PROBLEM TO WORK ON: Exactly copy the final stretch of the listing below: the line with "of human pancreatic" and every line after it.

PROVIDED DATA:
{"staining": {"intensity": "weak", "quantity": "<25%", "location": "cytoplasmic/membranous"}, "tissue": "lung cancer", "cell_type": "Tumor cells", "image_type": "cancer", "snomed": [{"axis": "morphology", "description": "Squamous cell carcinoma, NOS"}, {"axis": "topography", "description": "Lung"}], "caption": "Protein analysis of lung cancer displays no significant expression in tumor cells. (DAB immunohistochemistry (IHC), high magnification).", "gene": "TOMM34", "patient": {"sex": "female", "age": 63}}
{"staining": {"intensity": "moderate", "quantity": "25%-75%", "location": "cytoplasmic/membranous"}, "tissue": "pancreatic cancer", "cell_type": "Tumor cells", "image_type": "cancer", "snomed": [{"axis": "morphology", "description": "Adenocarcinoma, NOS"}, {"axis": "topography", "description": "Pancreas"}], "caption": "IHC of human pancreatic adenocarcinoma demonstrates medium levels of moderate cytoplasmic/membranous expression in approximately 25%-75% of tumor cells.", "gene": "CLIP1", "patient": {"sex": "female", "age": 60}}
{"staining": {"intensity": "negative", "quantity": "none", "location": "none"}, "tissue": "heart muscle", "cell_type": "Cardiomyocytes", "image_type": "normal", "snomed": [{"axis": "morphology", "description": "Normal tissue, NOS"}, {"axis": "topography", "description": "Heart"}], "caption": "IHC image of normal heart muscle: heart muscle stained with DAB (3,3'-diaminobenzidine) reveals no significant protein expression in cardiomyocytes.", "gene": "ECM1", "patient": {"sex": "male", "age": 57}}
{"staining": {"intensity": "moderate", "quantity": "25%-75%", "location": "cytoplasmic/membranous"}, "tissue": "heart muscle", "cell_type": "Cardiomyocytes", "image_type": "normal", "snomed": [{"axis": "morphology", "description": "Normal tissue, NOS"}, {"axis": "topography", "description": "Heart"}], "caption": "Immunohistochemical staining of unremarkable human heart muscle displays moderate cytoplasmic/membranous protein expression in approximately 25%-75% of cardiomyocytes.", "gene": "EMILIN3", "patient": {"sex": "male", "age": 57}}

FINAL ANSWER:
{"staining": {"intensity": "moderate", "quantity": "25%-75%", "location": "cytoplasmic/membranous"}, "tissue": "pancreatic cancer", "cell_type": "Tumor cells", "image_type": "cancer", "snomed": [{"axis": "morphology", "description": "Adenocarcinoma, NOS"}, {"axis": "topography", "description": "Pancreas"}], "caption": "IHC of human pancreatic adenocarcinoma demonstrates medium levels of moderate cytoplasmic/membranous expression in approximately 25%-75% of tumor cells.", "gene": "CLIP1", "patient": {"sex": "female", "age": 60}}
{"staining": {"intensity": "negative", "quantity": "none", "location": "none"}, "tissue": "heart muscle", "cell_type": "Cardiomyocytes", "image_type": "normal", "snomed": [{"axis": "morphology", "description": "Normal tissue, NOS"}, {"axis": "topography", "description": "Heart"}], "caption": "IHC image of normal heart muscle: heart muscle stained with DAB (3,3'-diaminobenzidine) reveals no significant protein expression in cardiomyocytes.", "gene": "ECM1", "patient": {"sex": "male", "age": 57}}
{"staining": {"intensity": "moderate", "quantity": "25%-75%", "location": "cytoplasmic/membranous"}, "tissue": "heart muscle", "cell_type": "Cardiomyocytes", "image_type": "normal", "snomed": [{"axis": "morphology", "description": "Normal tissue, NOS"}, {"axis": "topography", "description": "Heart"}], "caption": "Immunohistochemical staining of unremarkable human heart muscle displays moderate cytoplasmic/membranous protein expression in approximately 25%-75% of cardiomyocytes.", "gene": "EMILIN3", "patient": {"sex": "male", "age": 57}}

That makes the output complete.